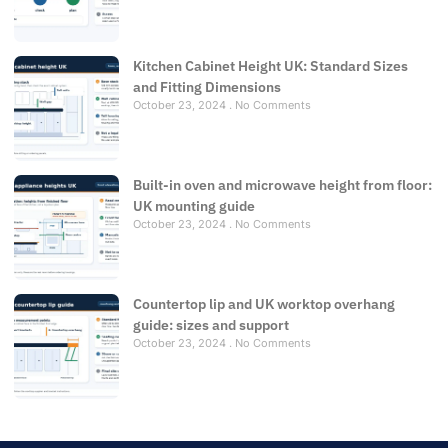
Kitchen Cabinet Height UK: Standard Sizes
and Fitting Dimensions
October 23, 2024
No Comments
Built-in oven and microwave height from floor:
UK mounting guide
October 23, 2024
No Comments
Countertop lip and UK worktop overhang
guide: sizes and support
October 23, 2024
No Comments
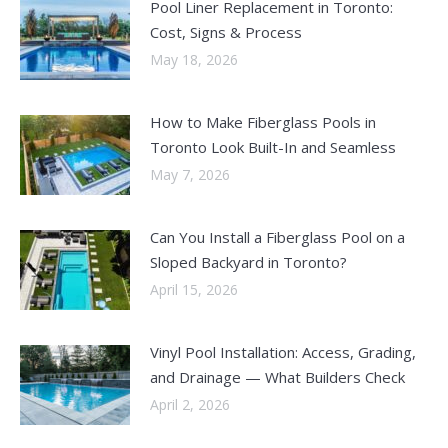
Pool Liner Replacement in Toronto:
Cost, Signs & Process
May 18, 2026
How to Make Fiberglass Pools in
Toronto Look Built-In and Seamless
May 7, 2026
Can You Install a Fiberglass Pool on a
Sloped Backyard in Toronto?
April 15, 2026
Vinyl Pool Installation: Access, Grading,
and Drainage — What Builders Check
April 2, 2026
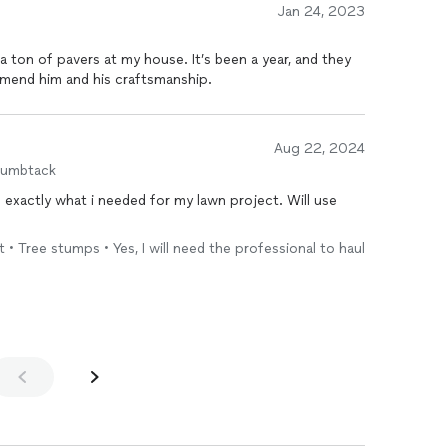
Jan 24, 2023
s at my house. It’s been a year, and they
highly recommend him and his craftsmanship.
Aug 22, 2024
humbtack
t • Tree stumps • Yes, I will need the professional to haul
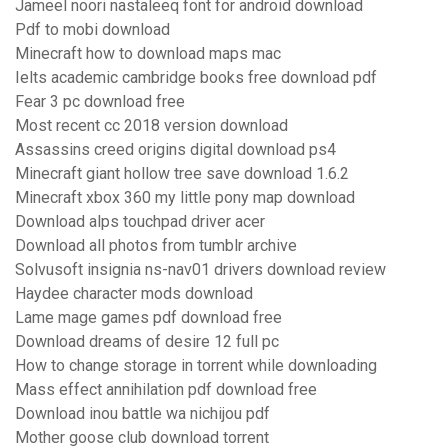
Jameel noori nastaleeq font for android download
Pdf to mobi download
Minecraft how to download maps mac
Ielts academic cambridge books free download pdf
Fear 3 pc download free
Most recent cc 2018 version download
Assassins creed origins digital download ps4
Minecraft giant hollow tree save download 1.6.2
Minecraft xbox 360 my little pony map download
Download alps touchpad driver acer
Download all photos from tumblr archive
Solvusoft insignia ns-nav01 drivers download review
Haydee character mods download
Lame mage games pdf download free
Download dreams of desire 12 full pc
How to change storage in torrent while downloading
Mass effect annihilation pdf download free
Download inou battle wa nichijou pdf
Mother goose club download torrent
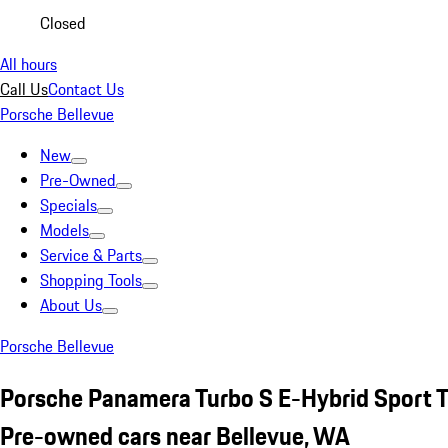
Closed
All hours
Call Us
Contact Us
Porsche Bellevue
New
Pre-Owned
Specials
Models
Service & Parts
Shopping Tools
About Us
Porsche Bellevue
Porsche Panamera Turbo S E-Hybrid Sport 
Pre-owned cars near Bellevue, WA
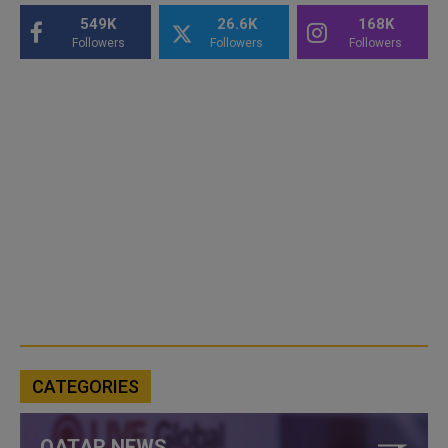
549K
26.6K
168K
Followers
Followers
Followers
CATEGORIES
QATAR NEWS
◇ ◇ ◇ ◇ ◇ ◇ ◇
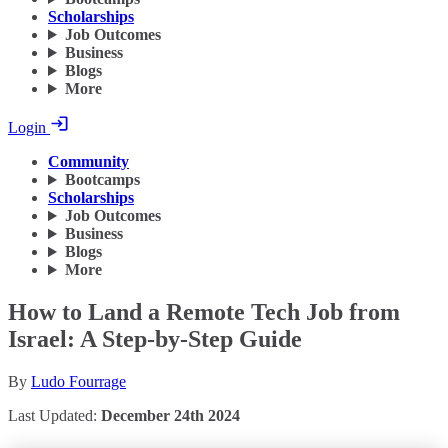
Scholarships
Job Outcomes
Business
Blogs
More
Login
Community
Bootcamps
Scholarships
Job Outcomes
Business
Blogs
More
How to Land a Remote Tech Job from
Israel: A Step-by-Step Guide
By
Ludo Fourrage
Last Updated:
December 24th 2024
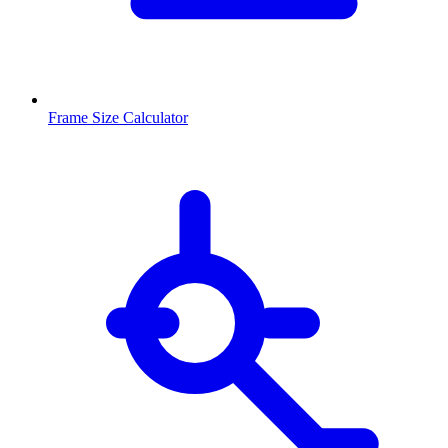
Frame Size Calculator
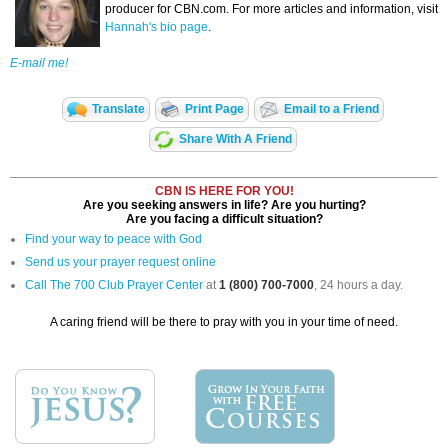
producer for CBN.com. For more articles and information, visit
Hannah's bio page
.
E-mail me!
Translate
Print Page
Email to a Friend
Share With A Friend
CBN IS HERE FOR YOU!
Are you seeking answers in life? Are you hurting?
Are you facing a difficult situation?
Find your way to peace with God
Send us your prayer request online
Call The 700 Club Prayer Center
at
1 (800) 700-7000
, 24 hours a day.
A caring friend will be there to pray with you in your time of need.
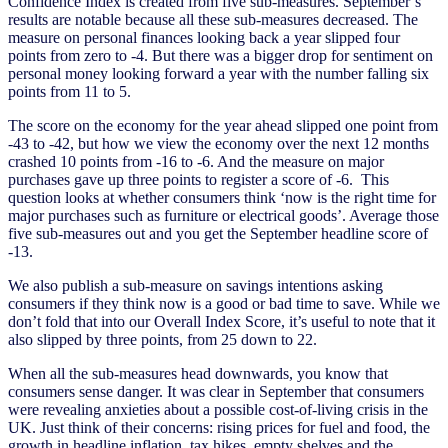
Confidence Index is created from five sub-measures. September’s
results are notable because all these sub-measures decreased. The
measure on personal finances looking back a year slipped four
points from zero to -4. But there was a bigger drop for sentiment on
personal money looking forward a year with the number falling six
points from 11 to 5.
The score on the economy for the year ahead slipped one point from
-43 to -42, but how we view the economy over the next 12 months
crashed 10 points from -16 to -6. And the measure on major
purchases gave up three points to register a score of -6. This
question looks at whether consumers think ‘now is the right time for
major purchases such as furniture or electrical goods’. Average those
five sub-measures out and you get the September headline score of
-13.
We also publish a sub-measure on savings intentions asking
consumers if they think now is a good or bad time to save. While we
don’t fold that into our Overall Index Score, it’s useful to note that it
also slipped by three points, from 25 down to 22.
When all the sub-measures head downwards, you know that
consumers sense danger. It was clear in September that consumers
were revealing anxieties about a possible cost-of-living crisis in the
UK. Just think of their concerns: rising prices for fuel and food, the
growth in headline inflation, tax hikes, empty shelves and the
◇ ◇ ◇ ◇ ◇ ◇ ◇
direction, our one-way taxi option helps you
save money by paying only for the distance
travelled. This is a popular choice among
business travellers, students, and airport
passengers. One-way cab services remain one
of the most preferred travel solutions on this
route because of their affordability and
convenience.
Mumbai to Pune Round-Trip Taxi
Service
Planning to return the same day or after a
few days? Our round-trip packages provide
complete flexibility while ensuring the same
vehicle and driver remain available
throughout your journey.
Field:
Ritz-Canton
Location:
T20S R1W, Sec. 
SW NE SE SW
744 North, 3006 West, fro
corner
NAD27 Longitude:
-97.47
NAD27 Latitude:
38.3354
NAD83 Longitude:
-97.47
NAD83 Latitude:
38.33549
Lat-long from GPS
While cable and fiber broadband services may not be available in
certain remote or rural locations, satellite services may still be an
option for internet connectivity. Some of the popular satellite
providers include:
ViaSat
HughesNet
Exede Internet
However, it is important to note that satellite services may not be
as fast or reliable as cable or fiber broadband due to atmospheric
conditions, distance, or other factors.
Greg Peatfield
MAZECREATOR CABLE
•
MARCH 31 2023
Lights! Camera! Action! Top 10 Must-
◇ ◇ ◇ ◇ ◇ ◇ ◇
What you have to do » Write out everything in the listing above from the line containing "direction, our one-way taxi option helps you" down to the line containing "Planning to return the same day or after a" as a numbered list, with both of those lines included and any blank lines dropped.

Solution to this exercise »
1. direction, our one-way taxi option helps you
2. save money by paying only for the distance
3. travelled. This is a popular choice among
4. business travellers, students, and airport
5. passengers. One-way cab services remain one
6. of the most preferred travel solutions on this
7. route because of their affordability and
8. convenience.
9. Mumbai to Pune Round-Trip Taxi
10. Service
11. Planning to return the same day or after a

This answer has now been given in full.